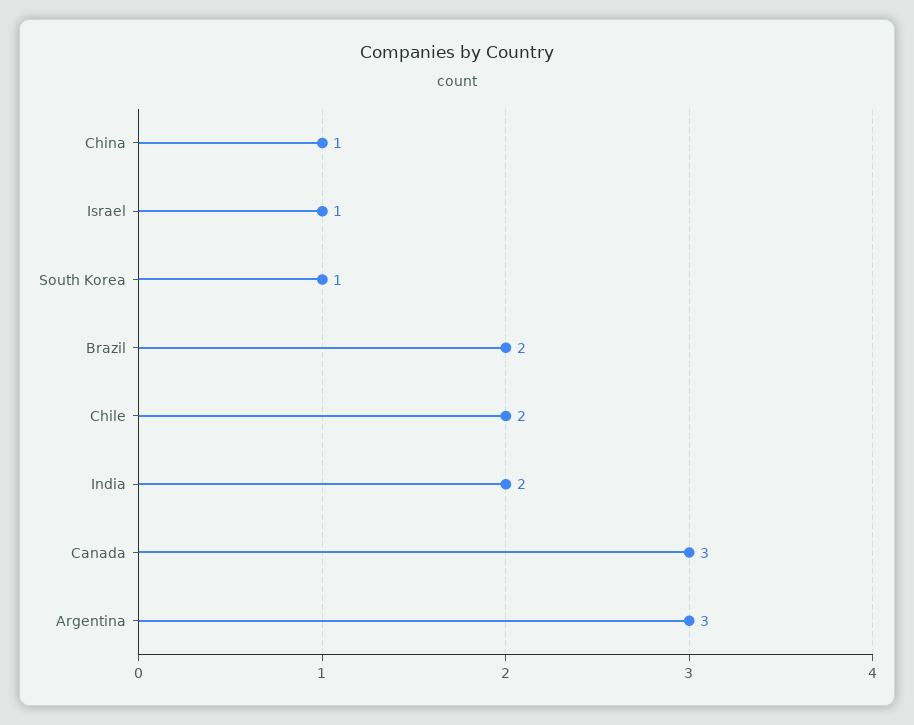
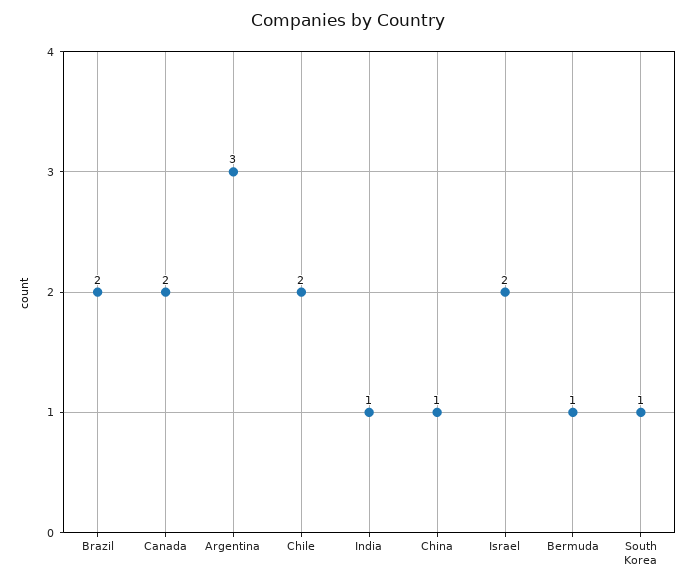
Israel: 1 -> 2
India: 2 -> 1
Canada: 3 -> 2
Bermuda: none -> 1

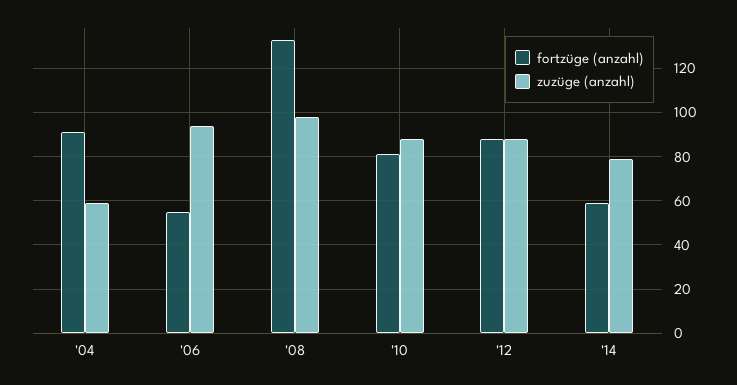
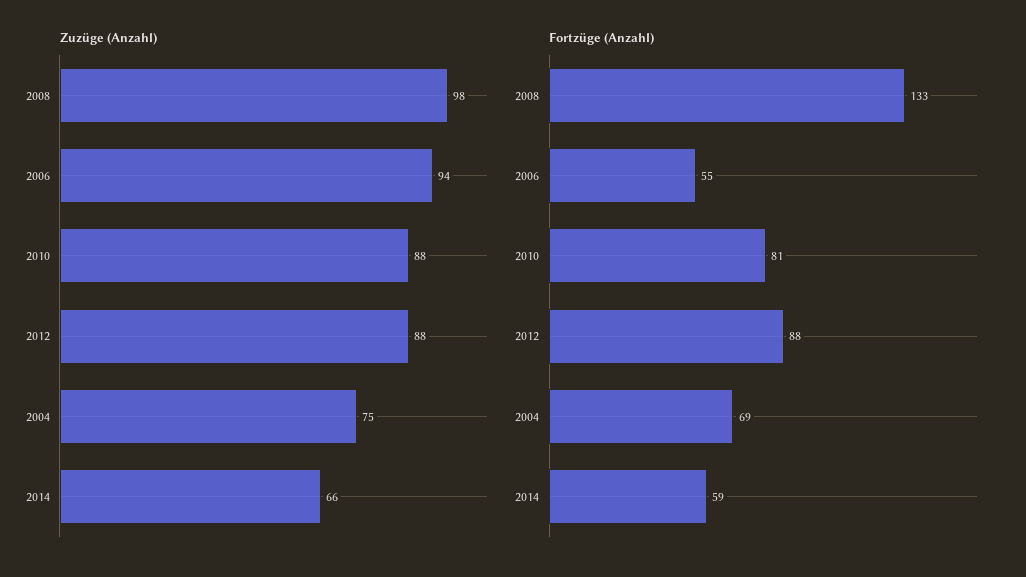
fortzüge (anzahl), '04: 90 -> 69
zuzüge (anzahl), '04: 60 -> 75
zuzüge (anzahl), '14: 80 -> 66

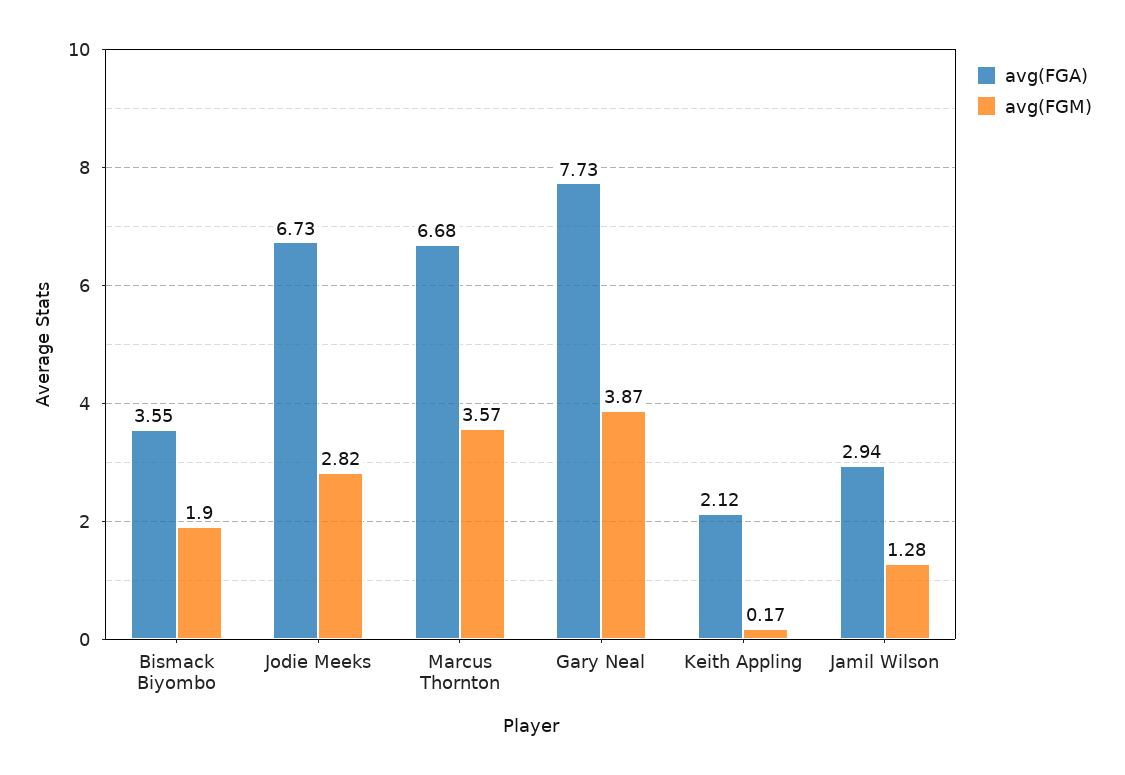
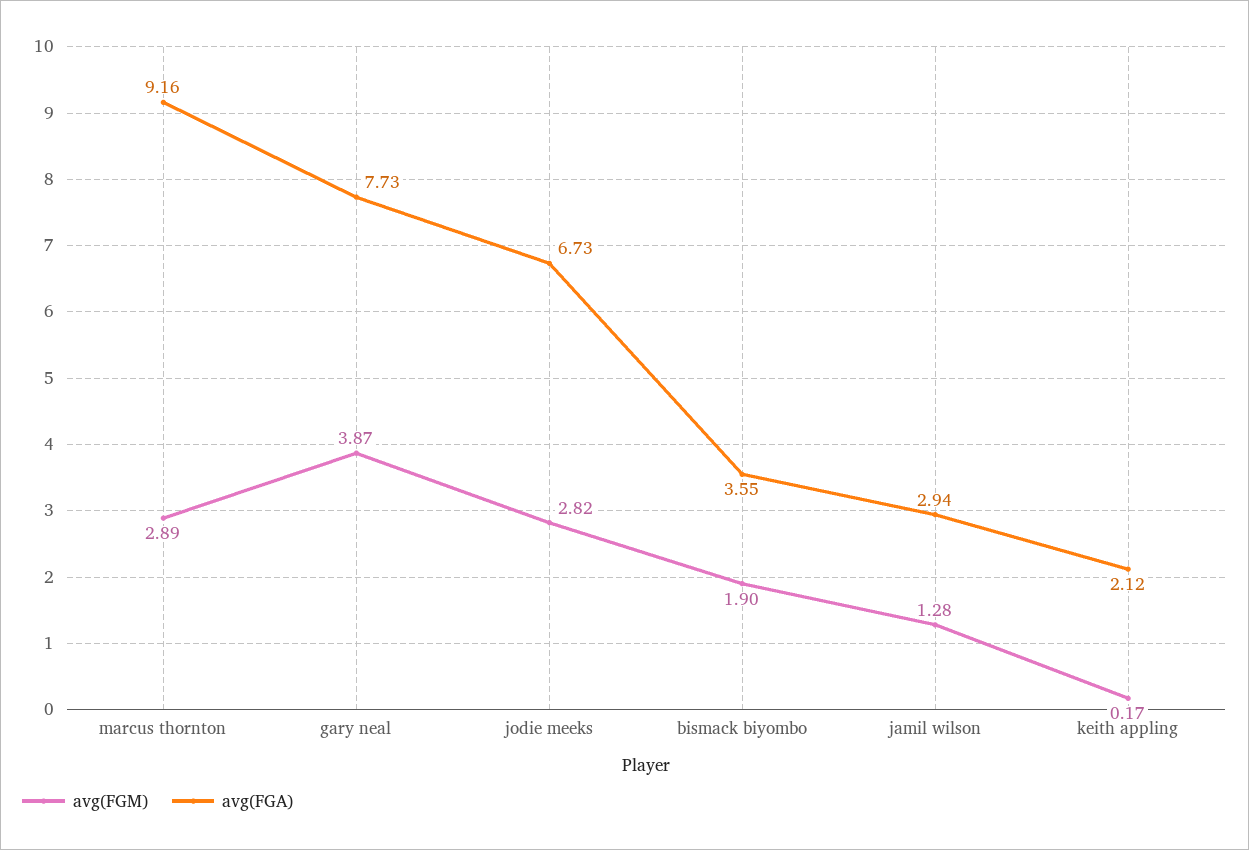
avg(FGA), Marcus Thornton: 6.68 -> 9.16
avg(FGM), Marcus Thornton: 3.57 -> 2.89

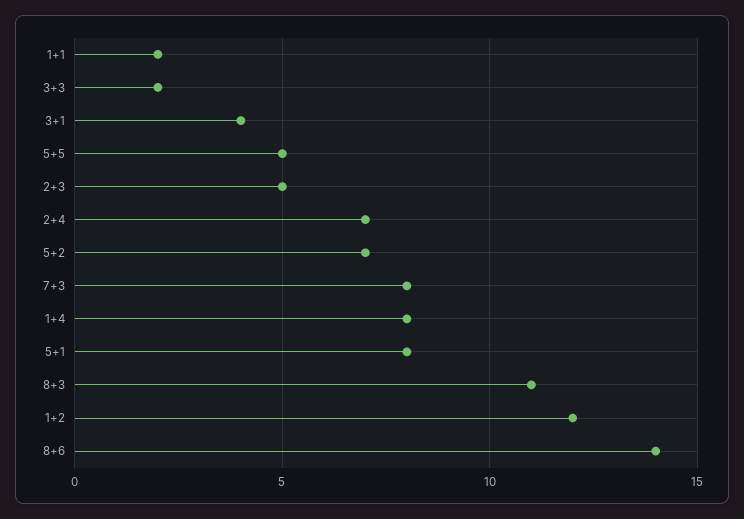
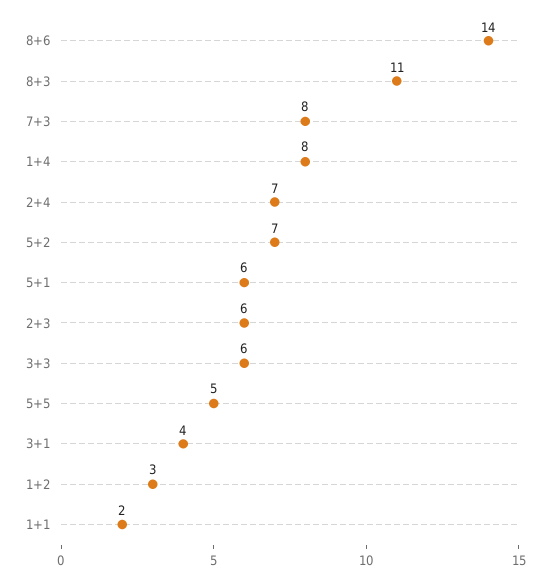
3+3: 2 -> 6
2+3: 5 -> 6
5+1: 8 -> 6
1+2: 12 -> 3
---
= TASK PROMPT =
Transcribe, please, the lines from the one holding "India: 2 -> 1" to the final line of the material, both included, exactly and with no extra lines, and skip the pictures.

= EXERCISE RESULT =
India: 2 -> 1
Canada: 3 -> 2
Bermuda: none -> 1

fortzüge (anzahl), '04: 90 -> 69
zuzüge (anzahl), '04: 60 -> 75
zuzüge (anzahl), '14: 80 -> 66

avg(FGA), Marcus Thornton: 6.68 -> 9.16
avg(FGM), Marcus Thornton: 3.57 -> 2.89

3+3: 2 -> 6
2+3: 5 -> 6
5+1: 8 -> 6
1+2: 12 -> 3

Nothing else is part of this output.